I determined they were incorrectly oriented using the wire trick and reoriented them as LAB dscribes - a properly fitting screwdriver/wrench. No heating was necessary. Basically, with the spindles turned the wrong way, you basically have "holes" in the oil supply system that are dumping oil. So, of course, pressure is low.

The wet sumping is a different issue and I suspect that your low oil pressure will be resolved with the correct orientation of the spindles. My 73 used to empty due to wetsump in 7-10 days. I worked on that after correcting the spindles. I renewed the pump clearances per the Norton service manual which made the wetsumping a non-issue for me - it now takes at least 5-6 weeks to empty. BUT renewing the clearances had very little affect on oil pressure - a couple of PSI at most and that could have been within standard gauge/temperature variation.
 
The owner sent a new oil pump which was easy to install. No change in oil pressure at all. I had previously replaced the crank oil seal and the oil pump -to-timing cove seal. I removed the OPRV and checked it thoroughly for scratches and free movement of the piston, it all looked to be in good shape. Today I will turn the spindles.
 
Fire the motor up to get everything oiled then try disconnecting and blanking off the rocker feed, you'll know for sure if the problem is with the rockers. A few seconds without the rocker feed will not do any harm. Generally with the rocker shafts installed incorrectly there's a lot of oil in the head and the motor will smoke like crazy.

Dave
 
Today I will turn the spindles.

If you are sure they are fitted incorrectly as you didn't seem too sure earlier: "I tried the wire down the spindle thing and, while difficult to tell, I think the spindles were put in backwards."

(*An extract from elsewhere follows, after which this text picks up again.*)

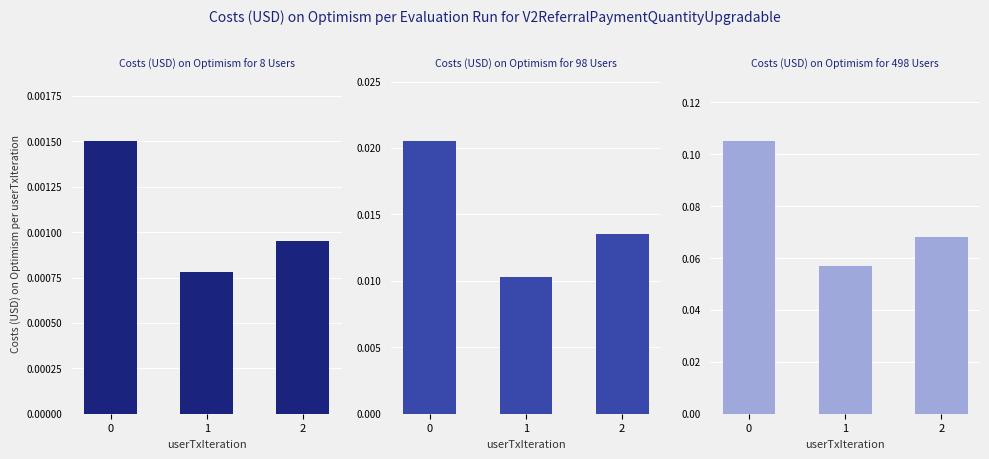

How many bars are there in total?

9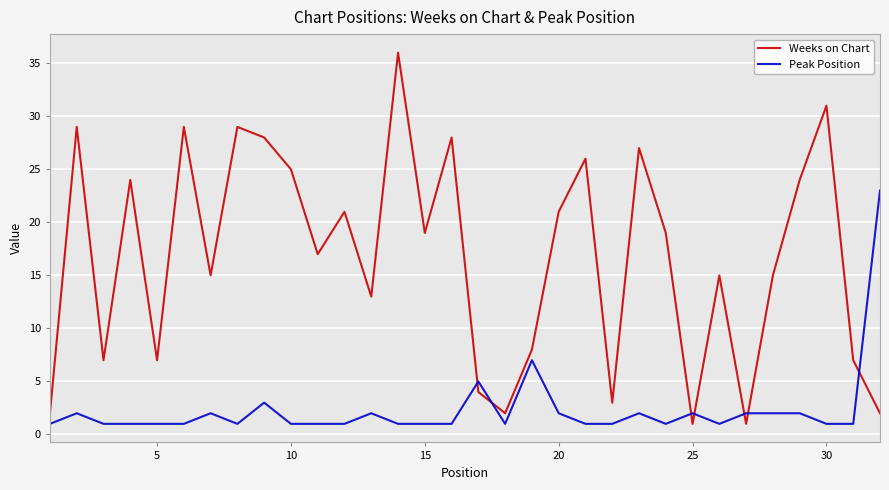

Does the chart display data point markers on the line(s)?

No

Just to be sure, if correct, the flats/holes on the inlet spindles will face to the rear and the exhaust flats/holes face to the front.


rocker spindles in right?
 
Fire the motor up to get everything oiled then try disconnecting and blanking off the rocker feed, you'll know for sure if the problem is with the rockers. A few seconds without the rocker feed will not do any harm. Generally with the rocker shafts installed incorrectly there's a lot of oil in the head and the motor will smoke like crazy.

Dave
Yes , many are hesitant to do this.. but it works without damage.
 
Thanks, all. Problem solved. All 4 spindles were in backwards. The whole process of setting it straight was not too bad ....heat with MAP gas and draw them out just enough to see the flat. The annoying part is the gasket cleanup on the plates.